__Records for processing__
# # # # #
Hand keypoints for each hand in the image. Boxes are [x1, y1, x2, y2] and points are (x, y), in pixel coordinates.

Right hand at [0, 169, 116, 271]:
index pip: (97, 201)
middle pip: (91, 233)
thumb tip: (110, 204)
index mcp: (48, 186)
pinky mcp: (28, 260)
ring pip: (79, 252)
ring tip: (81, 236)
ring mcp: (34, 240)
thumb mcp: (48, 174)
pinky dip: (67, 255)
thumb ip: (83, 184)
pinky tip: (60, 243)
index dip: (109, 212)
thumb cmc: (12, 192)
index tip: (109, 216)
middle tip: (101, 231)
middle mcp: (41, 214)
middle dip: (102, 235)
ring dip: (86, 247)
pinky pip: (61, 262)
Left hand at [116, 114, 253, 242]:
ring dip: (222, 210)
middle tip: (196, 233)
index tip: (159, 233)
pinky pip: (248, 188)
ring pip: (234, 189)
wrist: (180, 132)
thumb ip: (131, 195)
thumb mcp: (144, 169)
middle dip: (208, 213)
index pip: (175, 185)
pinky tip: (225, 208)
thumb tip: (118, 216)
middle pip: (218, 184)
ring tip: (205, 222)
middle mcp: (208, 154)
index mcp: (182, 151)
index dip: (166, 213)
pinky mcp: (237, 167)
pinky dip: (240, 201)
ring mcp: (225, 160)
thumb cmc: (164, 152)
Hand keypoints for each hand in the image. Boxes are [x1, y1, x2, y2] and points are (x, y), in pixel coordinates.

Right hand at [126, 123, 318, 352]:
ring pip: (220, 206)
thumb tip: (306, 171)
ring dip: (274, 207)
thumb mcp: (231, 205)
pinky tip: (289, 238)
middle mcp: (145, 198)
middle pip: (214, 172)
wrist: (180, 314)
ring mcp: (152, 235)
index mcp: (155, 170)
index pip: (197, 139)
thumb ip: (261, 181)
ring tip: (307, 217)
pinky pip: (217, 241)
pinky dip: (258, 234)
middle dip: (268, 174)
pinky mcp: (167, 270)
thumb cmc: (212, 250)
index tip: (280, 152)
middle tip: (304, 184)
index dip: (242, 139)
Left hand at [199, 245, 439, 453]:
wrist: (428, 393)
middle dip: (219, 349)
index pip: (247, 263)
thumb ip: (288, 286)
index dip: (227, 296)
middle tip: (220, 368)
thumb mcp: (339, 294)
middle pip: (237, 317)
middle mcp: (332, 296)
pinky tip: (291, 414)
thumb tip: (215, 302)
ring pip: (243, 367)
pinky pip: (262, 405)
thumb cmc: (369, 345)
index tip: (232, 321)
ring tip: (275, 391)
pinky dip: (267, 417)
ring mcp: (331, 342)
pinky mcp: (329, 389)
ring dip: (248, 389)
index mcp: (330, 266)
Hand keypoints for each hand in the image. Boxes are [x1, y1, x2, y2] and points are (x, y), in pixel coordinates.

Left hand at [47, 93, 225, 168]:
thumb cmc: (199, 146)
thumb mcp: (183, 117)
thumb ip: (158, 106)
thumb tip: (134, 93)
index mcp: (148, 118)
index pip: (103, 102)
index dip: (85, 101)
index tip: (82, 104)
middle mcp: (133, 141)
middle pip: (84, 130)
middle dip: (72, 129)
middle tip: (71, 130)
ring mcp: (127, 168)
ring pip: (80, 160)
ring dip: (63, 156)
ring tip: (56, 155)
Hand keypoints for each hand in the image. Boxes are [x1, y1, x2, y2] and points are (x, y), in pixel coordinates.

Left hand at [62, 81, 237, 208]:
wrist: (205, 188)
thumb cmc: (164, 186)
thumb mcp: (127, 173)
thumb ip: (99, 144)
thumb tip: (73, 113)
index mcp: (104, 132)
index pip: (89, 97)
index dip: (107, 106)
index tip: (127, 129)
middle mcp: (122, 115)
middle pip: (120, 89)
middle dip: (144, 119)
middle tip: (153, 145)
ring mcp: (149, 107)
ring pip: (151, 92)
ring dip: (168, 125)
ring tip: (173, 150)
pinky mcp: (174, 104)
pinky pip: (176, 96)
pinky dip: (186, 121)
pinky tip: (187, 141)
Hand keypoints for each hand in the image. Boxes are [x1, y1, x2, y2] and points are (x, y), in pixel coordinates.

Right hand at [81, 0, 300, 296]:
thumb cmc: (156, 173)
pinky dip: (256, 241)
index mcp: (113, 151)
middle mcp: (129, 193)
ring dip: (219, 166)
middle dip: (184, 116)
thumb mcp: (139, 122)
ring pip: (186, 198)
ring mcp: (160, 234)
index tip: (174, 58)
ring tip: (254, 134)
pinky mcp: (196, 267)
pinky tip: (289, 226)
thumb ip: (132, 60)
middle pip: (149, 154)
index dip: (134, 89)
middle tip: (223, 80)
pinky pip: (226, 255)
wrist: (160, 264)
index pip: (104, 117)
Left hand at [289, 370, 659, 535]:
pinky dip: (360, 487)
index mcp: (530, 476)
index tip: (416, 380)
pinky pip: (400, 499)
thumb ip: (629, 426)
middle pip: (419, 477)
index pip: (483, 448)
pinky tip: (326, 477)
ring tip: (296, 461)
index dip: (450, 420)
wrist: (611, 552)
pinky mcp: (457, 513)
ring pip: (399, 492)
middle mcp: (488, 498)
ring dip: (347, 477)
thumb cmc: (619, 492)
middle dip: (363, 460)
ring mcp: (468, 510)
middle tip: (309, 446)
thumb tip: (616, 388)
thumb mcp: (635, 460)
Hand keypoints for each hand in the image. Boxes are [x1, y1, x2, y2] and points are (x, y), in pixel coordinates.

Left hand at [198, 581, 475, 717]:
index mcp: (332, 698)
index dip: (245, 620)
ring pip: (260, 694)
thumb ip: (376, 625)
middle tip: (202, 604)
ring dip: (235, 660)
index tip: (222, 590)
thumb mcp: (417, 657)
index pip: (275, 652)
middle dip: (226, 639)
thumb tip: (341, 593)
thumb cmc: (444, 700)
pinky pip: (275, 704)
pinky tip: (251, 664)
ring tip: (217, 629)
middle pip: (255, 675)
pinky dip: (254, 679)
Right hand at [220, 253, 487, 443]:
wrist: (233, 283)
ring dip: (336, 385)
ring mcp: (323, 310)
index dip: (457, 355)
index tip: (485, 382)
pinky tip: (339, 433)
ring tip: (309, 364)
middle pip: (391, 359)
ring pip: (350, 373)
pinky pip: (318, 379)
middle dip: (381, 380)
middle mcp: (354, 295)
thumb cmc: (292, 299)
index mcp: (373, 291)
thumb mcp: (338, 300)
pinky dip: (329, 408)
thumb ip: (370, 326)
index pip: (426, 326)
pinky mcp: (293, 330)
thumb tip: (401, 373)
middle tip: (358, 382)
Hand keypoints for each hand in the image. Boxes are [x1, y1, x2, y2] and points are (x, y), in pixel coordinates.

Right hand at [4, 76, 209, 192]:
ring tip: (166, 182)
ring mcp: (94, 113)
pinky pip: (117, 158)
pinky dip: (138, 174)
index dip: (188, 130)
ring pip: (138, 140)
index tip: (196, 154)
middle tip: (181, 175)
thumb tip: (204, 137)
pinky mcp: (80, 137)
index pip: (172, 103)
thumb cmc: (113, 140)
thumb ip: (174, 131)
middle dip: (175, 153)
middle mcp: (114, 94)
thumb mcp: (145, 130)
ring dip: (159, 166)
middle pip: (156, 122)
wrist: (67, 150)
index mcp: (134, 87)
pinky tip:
# # # # #
__The problem__
Begin with the line containing "ring mcp: (323, 310)" and retype it and each line after it through the end of the records, keeping them exact and including nothing more.

__Result for this task__
ring mcp: (323, 310)
index dip: (457, 355)
index tip: (485, 382)
pinky tip: (339, 433)
ring tip: (309, 364)
middle pip: (391, 359)
ring pip: (350, 373)
pinky pip: (318, 379)
middle dip: (381, 380)
middle mcp: (354, 295)
thumb cmc: (292, 299)
index mcp: (373, 291)
thumb mcp: (338, 300)
pinky dip: (329, 408)
thumb ip: (370, 326)
index pip: (426, 326)
pinky mcp: (293, 330)
thumb tip: (401, 373)
middle tip: (358, 382)
Hand keypoints for each hand in the image. Boxes are [x1, y1, x2, y2] and points are (x, y), in pixel coordinates.

Right hand at [4, 76, 209, 192]:
ring tip: (166, 182)
ring mcp: (94, 113)
pinky pip: (117, 158)
pinky dip: (138, 174)
index dip: (188, 130)
ring pip: (138, 140)
index tip: (196, 154)
middle tip: (181, 175)
thumb tip: (204, 137)
pinky mcp: (80, 137)
index pip: (172, 103)
thumb cmc: (113, 140)
thumb ip: (174, 131)
middle dip: (175, 153)
middle mcp: (114, 94)
thumb mcp: (145, 130)
ring dip: (159, 166)
middle pip: (156, 122)
wrist: (67, 150)
index mcp: (134, 87)
pinky tip:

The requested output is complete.